Our Monday article on mindless corporate penny-pinching inspired dozens of readers to report on the many ways in which their corporations—large and small—manage to save very little money while destroying morale and alienating employees. Based on this avowedly nonscientific sample, Moneybox has been able to determine precisely which symbolic but generally ineffectual cost-cutting measures anger workers the most. The message to corporate bean counters is loud and clear: Whatever you do, don't stint on office supplies (especially paper clips) and caffeine.
Lots of you complained about your company's idiotic plan to cut costs by clamping down on the purchase and use of office supplies. J.S., a former employee of U.S. Bank, recalled that the company refused to order or pay for Post-it notes. At a very large name-brand data provider, pens and Post-its are apparently kept under lock and key. A relative of a telephone company employee reports that the gigantic firm said it "will no longer purchase supplies such as pencils, and paper, and Post-its" for the office where the employee works.
The desire to cut costs by saving or recycling paper clips aroused the most incredulity and anger. Former Bear Stearns employee B.B. recalls being given a bag of paper clips on his first day "with the explanation that the firm would never buy paperclips … This was on the direction of [legendary gazillionaire CEO] Ace Greenberg, and the company seemed almost proud of this inane cost-cutting measure." A former Bank of America investment-banking analyst recalls that the megabank "once told its employees to use paper clips instead of staples because paper clips could be re-used to save money." According to one correspondent, managers at a data center of a different firm were asked to "keep a listing (on a piece of paper) of each clip that we used, and the reason for the use!"
Why do efforts to save on Post-its and paper clips arouse so much derision? You'd be hard-pressed to come up with an item that is cheaper than paper clips. At Staples, a box of 100 can be had for 49 cents. And large companies that buy in bulk certainly get an even better deal. What's more, these aren't exactly luxury items. People generally use paper clips, Post-its, pens, and notebooks to complete corporate chores. And yet companies presume that their workers show up each morning not for the wages and the benefits but for the opportunity to stuff stacks of purple stickies and tiny coils of very low-grade steel into their bags.

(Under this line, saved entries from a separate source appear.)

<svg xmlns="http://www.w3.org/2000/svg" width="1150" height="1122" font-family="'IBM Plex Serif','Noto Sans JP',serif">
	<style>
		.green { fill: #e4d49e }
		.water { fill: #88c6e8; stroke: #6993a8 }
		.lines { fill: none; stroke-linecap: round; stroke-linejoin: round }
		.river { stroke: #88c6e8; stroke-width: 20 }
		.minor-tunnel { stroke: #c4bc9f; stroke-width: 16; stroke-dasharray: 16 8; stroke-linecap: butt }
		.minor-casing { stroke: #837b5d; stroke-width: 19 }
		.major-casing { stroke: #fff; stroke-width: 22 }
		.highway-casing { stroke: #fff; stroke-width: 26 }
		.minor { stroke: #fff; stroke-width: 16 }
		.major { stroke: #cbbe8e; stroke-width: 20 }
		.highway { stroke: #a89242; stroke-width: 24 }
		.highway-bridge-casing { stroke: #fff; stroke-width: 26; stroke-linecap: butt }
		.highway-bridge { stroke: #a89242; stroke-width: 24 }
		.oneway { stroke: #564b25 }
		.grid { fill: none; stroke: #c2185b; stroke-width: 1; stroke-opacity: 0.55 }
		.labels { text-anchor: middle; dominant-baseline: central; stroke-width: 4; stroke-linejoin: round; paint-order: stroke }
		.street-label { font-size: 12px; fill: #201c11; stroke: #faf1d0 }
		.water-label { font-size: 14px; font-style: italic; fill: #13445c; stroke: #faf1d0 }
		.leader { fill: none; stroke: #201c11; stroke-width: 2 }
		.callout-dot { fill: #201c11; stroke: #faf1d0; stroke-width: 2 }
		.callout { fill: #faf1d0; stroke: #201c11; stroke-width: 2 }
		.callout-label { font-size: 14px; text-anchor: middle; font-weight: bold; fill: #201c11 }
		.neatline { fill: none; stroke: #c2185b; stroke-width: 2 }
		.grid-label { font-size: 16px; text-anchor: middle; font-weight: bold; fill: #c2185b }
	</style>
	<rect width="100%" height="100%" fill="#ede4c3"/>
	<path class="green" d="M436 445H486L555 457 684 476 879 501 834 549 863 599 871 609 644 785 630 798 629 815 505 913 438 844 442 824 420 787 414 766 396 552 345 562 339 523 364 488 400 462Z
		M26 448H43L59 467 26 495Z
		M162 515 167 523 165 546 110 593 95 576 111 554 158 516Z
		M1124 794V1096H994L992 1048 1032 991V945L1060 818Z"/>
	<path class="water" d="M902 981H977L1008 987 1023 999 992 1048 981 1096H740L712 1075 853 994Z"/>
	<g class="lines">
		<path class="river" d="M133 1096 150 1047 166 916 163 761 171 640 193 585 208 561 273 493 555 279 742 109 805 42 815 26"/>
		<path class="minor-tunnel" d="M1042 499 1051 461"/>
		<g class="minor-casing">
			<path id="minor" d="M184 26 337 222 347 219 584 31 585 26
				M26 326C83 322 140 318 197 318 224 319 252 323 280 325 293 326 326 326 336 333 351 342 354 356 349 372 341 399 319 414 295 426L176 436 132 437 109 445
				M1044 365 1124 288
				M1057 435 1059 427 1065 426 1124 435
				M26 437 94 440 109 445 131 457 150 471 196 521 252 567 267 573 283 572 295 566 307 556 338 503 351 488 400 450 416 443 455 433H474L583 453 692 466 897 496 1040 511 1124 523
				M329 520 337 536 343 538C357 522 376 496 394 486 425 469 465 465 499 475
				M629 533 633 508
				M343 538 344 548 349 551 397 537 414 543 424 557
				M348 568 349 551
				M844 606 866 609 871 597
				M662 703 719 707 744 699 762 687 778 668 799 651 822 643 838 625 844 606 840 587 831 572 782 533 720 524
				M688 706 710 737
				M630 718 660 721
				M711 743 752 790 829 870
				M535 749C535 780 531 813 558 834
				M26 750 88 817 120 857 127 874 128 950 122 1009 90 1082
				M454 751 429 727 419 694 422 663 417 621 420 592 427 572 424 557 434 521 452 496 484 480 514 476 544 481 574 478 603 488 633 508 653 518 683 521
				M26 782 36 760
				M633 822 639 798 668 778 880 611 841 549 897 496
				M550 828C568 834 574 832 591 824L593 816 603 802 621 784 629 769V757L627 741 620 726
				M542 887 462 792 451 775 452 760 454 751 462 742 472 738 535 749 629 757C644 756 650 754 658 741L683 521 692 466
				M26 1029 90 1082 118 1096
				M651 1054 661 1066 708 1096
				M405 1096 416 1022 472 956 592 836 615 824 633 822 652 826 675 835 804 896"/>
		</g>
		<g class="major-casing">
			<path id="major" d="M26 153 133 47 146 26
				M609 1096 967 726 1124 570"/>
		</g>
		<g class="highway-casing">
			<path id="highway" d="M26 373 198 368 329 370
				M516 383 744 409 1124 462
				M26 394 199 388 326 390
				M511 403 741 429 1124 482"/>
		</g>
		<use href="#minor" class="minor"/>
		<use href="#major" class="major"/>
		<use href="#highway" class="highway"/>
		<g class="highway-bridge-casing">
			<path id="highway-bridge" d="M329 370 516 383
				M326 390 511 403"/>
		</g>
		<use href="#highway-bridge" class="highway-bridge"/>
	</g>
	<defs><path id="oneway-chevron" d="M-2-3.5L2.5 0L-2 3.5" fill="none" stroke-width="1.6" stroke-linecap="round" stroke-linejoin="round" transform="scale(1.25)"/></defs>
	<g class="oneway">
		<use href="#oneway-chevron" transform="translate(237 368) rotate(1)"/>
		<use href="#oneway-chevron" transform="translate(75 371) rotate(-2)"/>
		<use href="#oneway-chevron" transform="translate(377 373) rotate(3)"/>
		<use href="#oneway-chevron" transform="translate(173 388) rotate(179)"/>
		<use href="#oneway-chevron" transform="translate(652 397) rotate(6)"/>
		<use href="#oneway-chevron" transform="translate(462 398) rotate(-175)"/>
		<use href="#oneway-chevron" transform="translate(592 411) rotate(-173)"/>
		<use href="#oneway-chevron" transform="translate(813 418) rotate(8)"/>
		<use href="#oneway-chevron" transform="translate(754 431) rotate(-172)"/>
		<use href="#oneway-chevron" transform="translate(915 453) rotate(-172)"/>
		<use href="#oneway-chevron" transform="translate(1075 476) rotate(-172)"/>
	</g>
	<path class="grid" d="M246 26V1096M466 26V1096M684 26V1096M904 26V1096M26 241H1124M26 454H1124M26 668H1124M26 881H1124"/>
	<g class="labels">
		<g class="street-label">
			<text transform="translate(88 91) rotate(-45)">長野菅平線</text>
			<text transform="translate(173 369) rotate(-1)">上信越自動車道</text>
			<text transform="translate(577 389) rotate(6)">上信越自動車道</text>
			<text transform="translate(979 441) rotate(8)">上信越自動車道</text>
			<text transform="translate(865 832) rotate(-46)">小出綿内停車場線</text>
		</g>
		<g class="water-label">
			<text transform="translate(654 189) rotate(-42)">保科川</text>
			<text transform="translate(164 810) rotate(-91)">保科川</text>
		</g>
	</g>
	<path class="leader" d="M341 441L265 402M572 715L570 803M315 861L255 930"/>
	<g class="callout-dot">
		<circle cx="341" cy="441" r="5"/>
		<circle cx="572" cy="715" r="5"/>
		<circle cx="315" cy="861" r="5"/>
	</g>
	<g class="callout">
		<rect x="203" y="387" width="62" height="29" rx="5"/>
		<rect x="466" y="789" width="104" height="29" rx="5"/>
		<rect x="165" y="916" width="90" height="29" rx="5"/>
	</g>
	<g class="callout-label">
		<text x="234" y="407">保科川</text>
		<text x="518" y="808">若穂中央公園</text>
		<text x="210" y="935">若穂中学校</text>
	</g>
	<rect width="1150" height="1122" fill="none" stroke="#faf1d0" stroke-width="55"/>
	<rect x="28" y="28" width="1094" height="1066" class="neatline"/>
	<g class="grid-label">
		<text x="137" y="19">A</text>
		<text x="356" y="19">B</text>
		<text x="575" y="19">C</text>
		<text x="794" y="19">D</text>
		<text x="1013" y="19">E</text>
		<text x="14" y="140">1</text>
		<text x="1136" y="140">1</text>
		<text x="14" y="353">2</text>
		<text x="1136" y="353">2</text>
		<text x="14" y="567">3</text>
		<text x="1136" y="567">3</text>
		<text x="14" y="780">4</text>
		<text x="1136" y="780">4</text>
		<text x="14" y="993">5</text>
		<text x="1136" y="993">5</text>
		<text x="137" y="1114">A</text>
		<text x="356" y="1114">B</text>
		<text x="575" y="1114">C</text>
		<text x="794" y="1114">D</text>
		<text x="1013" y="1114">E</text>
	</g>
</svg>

You also expressed outrage at efforts to cut costs on liquids, particularly those that contain caffeine or that enhance the enjoyment of caffeinated products. A former employee at a self-described "major hip award-winning advertising agency" started sending out résumés after the firm declared that milk in the break room could be used only for coffee and tea, not for cereal. V.S., a former waitress for a large restaurant chain in Colorado, recalls that the company spitefully docked employees $2 per paycheck for the soda they drank while on shift. Two correspondents recalled how WorldCom, just as it was about to explode in a multibillion-dollar fraud and debt scandal, decided to save a few pennies by ending its free coffee service. And this java jive is still going on. An employee at a large telecom supplier reports that its once fully stocked coffee stations have replaced milk and cream with icky powdered whitener.
Such coffee cutbacks aren't just petty, they're self-defeating. Companies get a lot of bang for the buck by providing coffee—a legal drug that keeps employees pepped up. Workers, including this one, need caffeine to get through the day. Get up from your desk, go to the nearest coffee place, and return. Now repeat. That's how much time a company loses by not providing company joe. On my first day on the job at Bloomberg 14 years ago, I was surprised and pleased to find not just coffee but the entire contents of a convenience store on offer, gratis. The reason? Billionaire Mike Bloomberg didn't want people leaving the building to get coffee, cookies, or anything else they needed to keep them going on his dime.
Perhaps the most futile cost cut involves a product that frequently comes as an adjunct to coffee. With the slowdown in the housing market, Countrywide Financial Corp. is undergoing a significant round of job cuts and cost-cutting. Employees are undoubtedly upset that one in 10 of the administrative staff may lose their jobs. But they'll really be incensed by this nugget, reported by Mortgage Wire: "One source told MW that the company has even canceled its regular practice of providing employees with free doughnuts on the last Friday of every month."
This afternoon, I undertook an audit of my own place of employ: Slate'sNew York bureau. Office supplies? Oh, yeah. We've got closets filled with notebooks and pens, Post-it notes in various shapes and hues, and paper clips, glorious paper clips—a three-year supply just sitting there for the taking. Caffeine? The small coffee maker seems to be mostly ornamental. There are free bottles of water and soda on our floor, although the Diet Coke needs to be replenished. Free doughnuts? Sadly, never.